• [DATA PROVIDED]
_ _ _ _ _ _ _

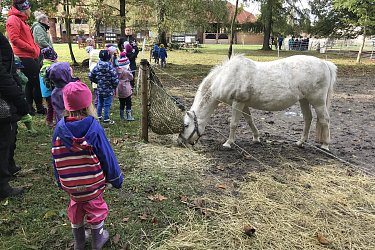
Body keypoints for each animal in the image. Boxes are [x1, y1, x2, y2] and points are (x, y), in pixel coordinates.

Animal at [179, 54, 338, 150]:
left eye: (186, 125)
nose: (180, 142)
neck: (226, 77)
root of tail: (324, 63)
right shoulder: (243, 104)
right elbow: (249, 121)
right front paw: (256, 138)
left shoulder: (237, 103)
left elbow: (233, 124)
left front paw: (228, 143)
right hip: (304, 100)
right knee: (308, 119)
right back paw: (300, 142)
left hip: (317, 101)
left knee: (325, 120)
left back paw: (325, 145)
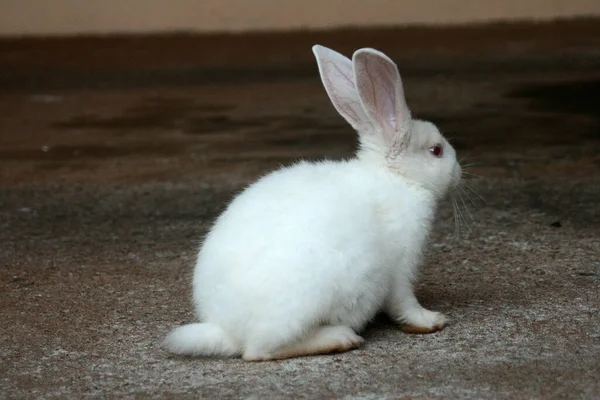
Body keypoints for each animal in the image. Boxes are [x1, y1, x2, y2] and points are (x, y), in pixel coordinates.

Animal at [164, 44, 464, 362]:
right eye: (436, 150)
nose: (459, 172)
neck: (395, 177)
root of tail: (226, 330)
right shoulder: (400, 268)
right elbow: (404, 302)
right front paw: (432, 320)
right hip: (304, 301)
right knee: (260, 350)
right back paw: (339, 338)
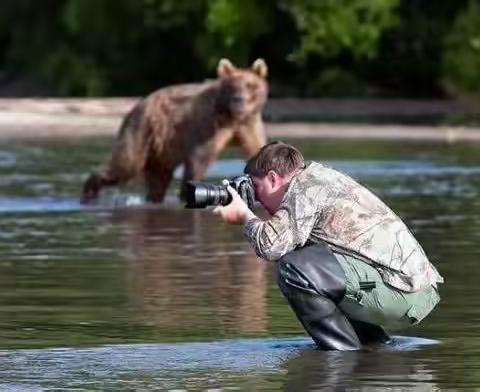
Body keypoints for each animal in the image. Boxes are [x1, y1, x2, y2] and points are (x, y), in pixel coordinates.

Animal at [82, 59, 270, 205]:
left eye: (250, 85)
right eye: (232, 86)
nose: (239, 100)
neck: (233, 117)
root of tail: (136, 106)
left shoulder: (249, 125)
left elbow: (257, 149)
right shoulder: (208, 124)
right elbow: (199, 159)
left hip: (162, 147)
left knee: (158, 179)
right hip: (142, 131)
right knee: (125, 165)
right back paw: (89, 193)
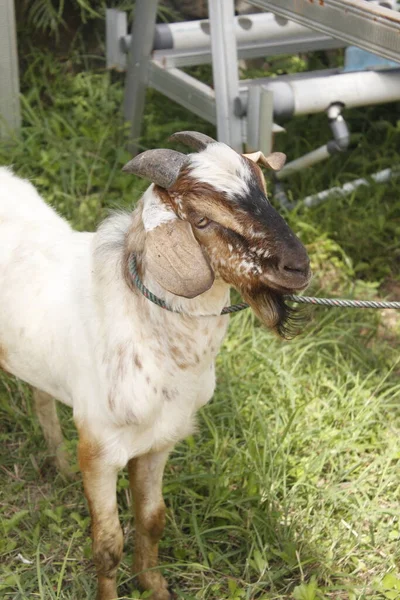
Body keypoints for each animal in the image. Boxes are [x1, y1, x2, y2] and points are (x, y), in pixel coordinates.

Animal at [0, 131, 310, 600]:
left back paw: (59, 464)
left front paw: (154, 586)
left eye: (264, 193)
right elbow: (108, 542)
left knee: (40, 396)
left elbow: (152, 519)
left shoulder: (159, 442)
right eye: (201, 219)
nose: (298, 266)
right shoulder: (99, 450)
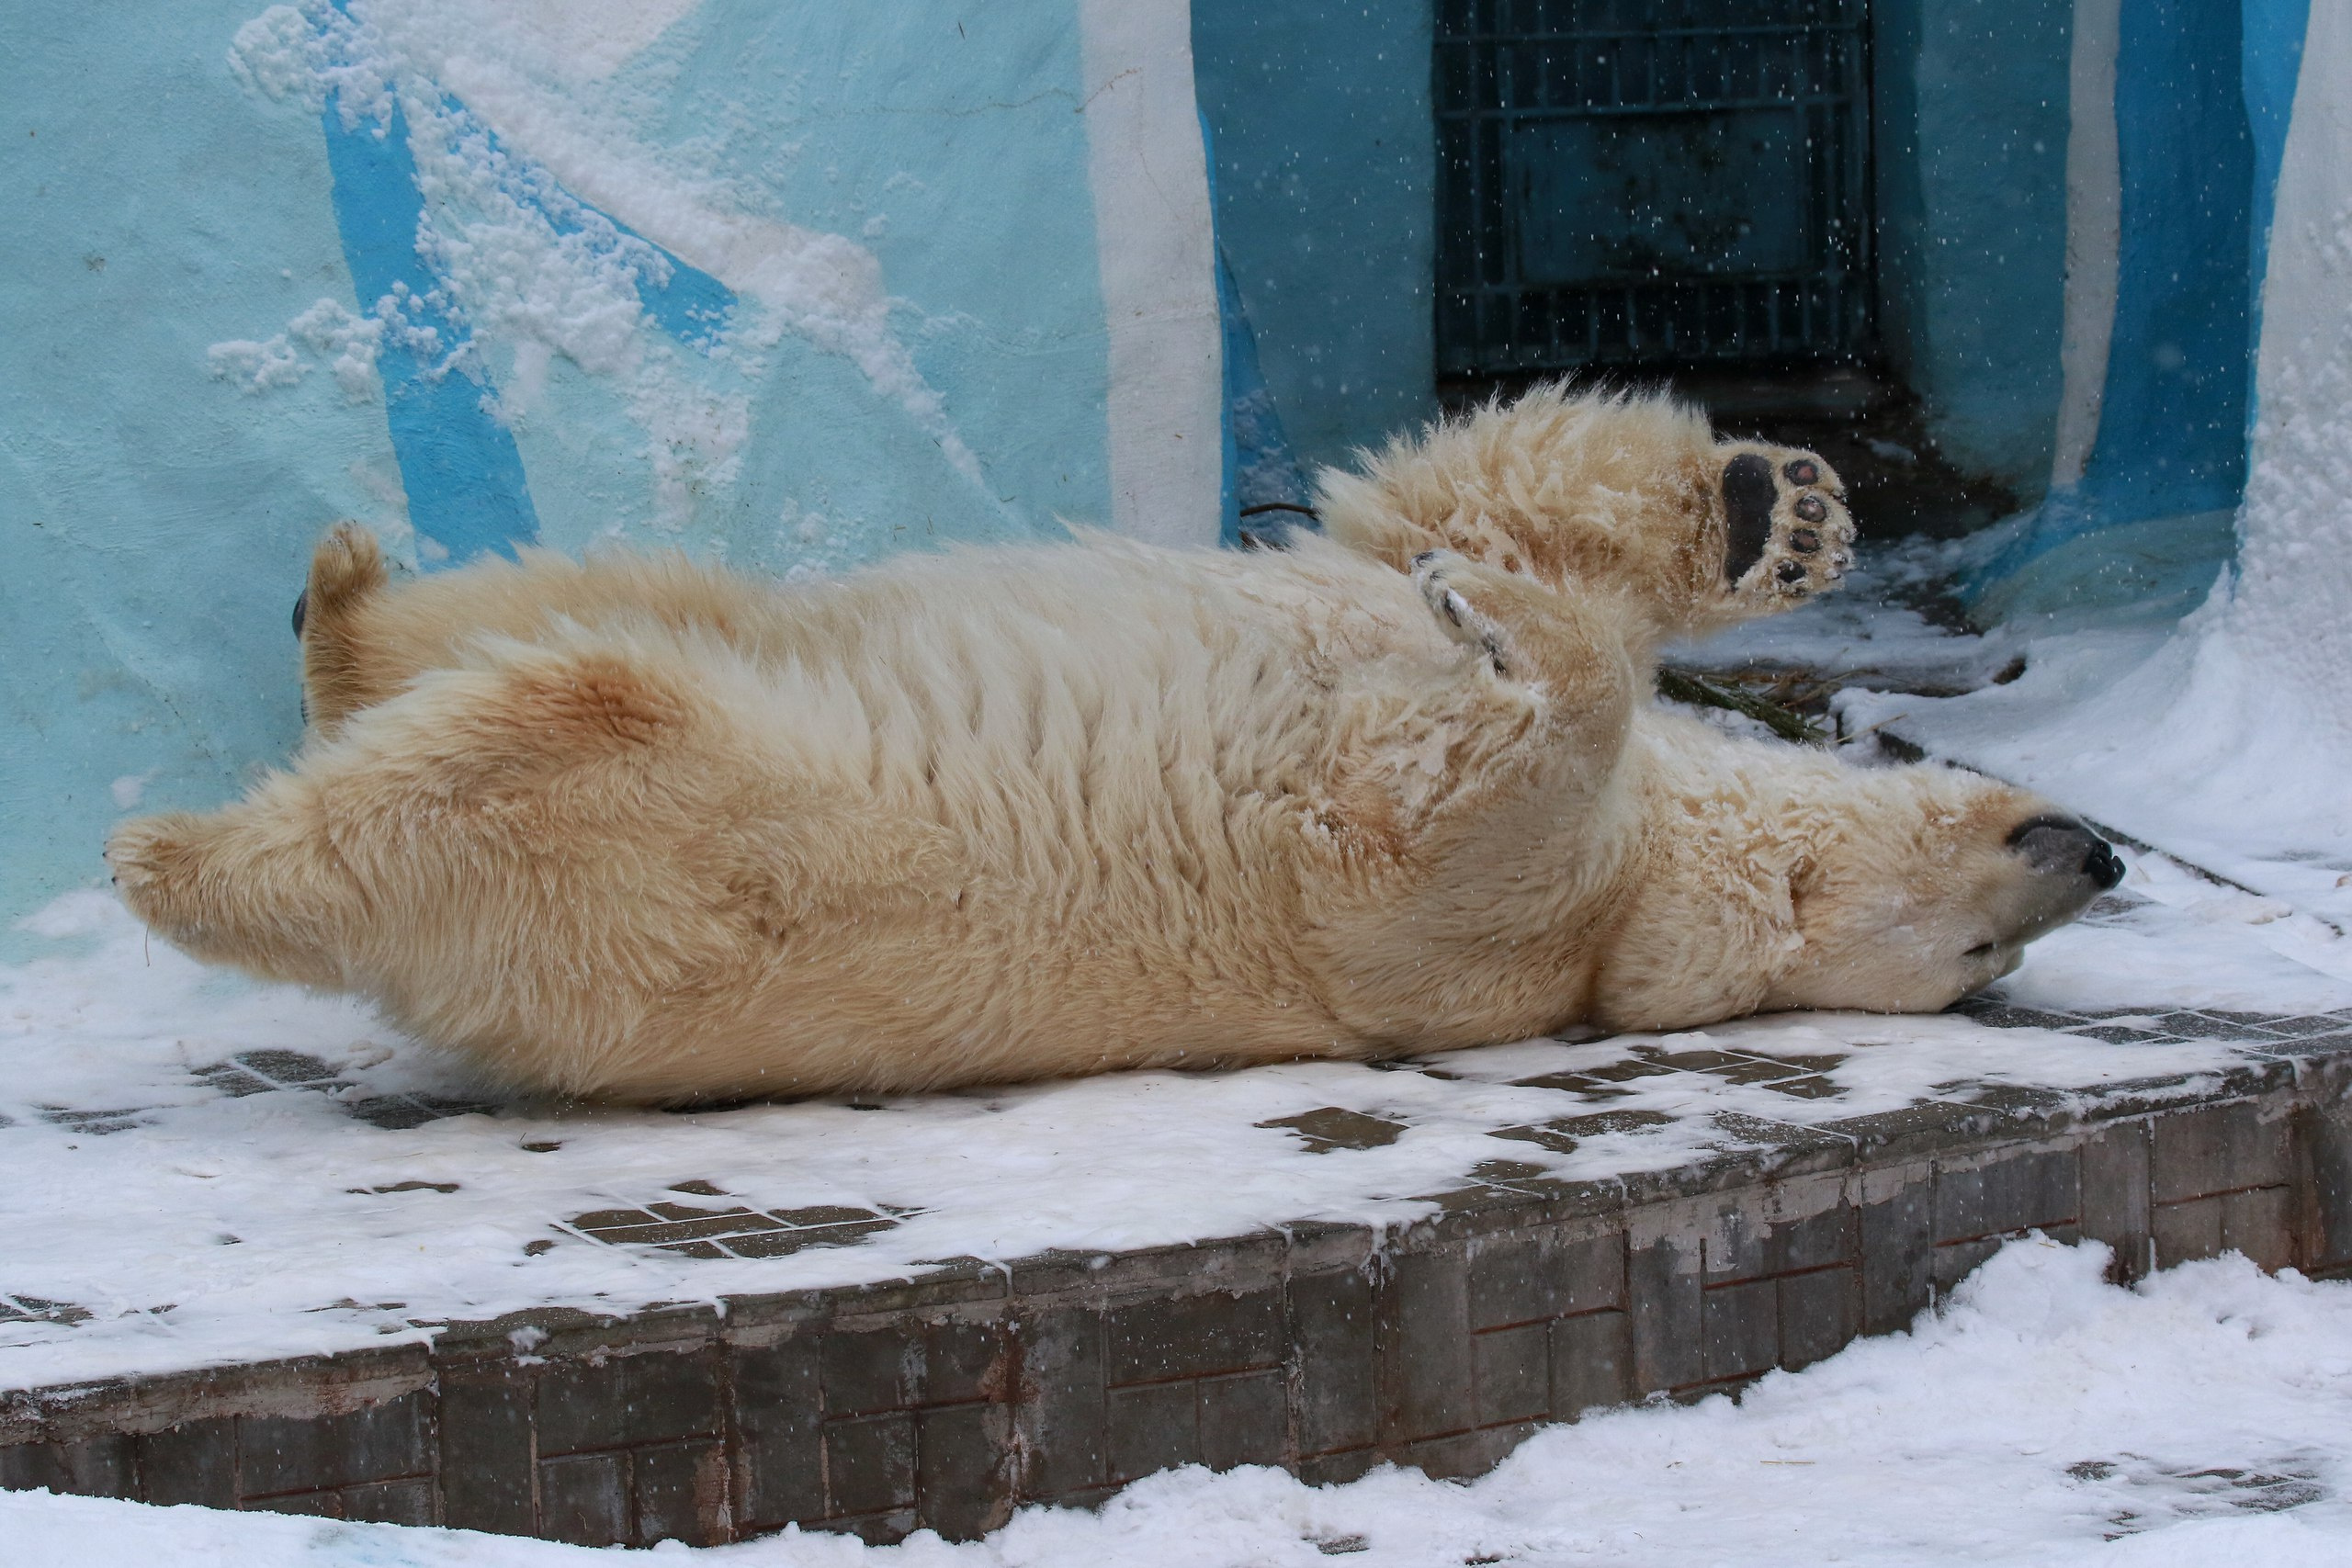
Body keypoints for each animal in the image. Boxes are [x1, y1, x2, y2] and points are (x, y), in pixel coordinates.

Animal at [110, 389, 2126, 1104]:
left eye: (1968, 964)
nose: (2098, 852)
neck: (1655, 872)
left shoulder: (1462, 931)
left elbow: (1440, 818)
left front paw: (1516, 645)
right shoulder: (1367, 593)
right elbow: (1441, 503)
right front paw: (1769, 507)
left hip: (668, 846)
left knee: (535, 724)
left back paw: (177, 851)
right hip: (724, 657)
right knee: (600, 596)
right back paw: (341, 594)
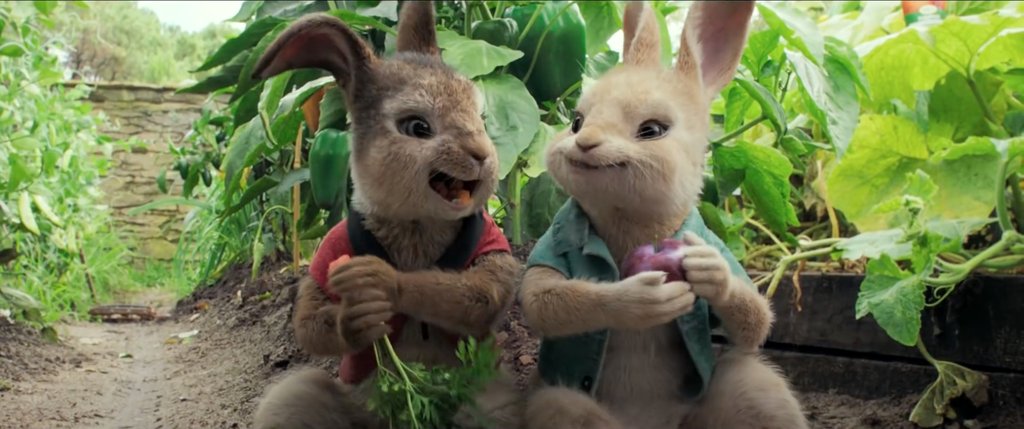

_ _ _ _ _ _ _

• [EXERCISE GOAL]
What this calls for is a word-for-word copy of the listing above, pictures excluded.

• [FINAL ANSWER]
Body keypoints for each animal in the image. Boxes are [x1, y1, x2, y2] and points are (x, y), in pixel coordinates.

Animal at [179, 54, 338, 150]:
left eye: (186, 125)
nose: (180, 142)
neck: (226, 77)
root of tail: (324, 63)
right shoulder: (243, 104)
right elbow: (249, 121)
right front paw: (256, 138)
left shoulder: (237, 103)
left elbow: (233, 124)
left front paw: (228, 143)
right hip: (304, 100)
right knee: (308, 119)
right back paw: (300, 142)
left hip: (317, 101)
left knee: (325, 120)
left back paw: (325, 145)
Body keypoints for each animal in the image. Boxes are [x1, y1, x2, y2] and points are (x, y), in pixel coordinates.

Animal at [164, 44, 464, 362]:
right eye: (436, 150)
nose: (459, 172)
neck: (395, 177)
root of tail: (226, 330)
right shoulder: (400, 268)
right elbow: (404, 302)
right front paw: (432, 320)
right hip: (304, 301)
right knee: (260, 350)
right back paw: (339, 338)
Body keypoints for each animal in the image. Boxes are [x1, y1, x2, y2] and points are (x, y), in pixel coordinates.

Animal at [82, 59, 270, 205]:
left eye: (250, 85)
right eye: (232, 86)
nose: (239, 100)
neck: (233, 117)
root of tail: (136, 106)
left shoulder: (249, 125)
left elbow: (257, 149)
right shoulder: (208, 124)
right elbow: (199, 159)
left hip: (162, 147)
left knee: (158, 179)
right hip: (142, 131)
right knee: (125, 165)
right back paw: (89, 193)
Body keypoints for each animal in the image. Boxes are [x1, y1, x2, y2] and points are (x, y), in pixel coordinates.

Animal at [0, 131, 310, 600]:
left back paw: (59, 464)
left front paw: (154, 586)
left eye: (264, 193)
right elbow: (108, 542)
left knee: (40, 396)
left elbow: (152, 519)
left shoulder: (159, 442)
right eye: (201, 219)
nose: (298, 266)
right shoulder: (99, 450)
Body keypoints for each animal in the image. Boxes are [x1, y1, x2, y2] and points are (x, y), in pixel coordinates.

Animal at [110, 389, 2126, 1104]:
left eye: (1968, 964)
nose: (2098, 852)
neck: (1655, 872)
left shoulder: (1462, 931)
left elbow: (1440, 818)
left front paw: (1516, 645)
right shoulder: (1367, 593)
right elbow: (1441, 503)
right front paw: (1769, 507)
left hip: (668, 846)
left knee: (535, 724)
left back paw: (177, 851)
right hip: (724, 657)
right knee: (600, 596)
right back paw: (341, 594)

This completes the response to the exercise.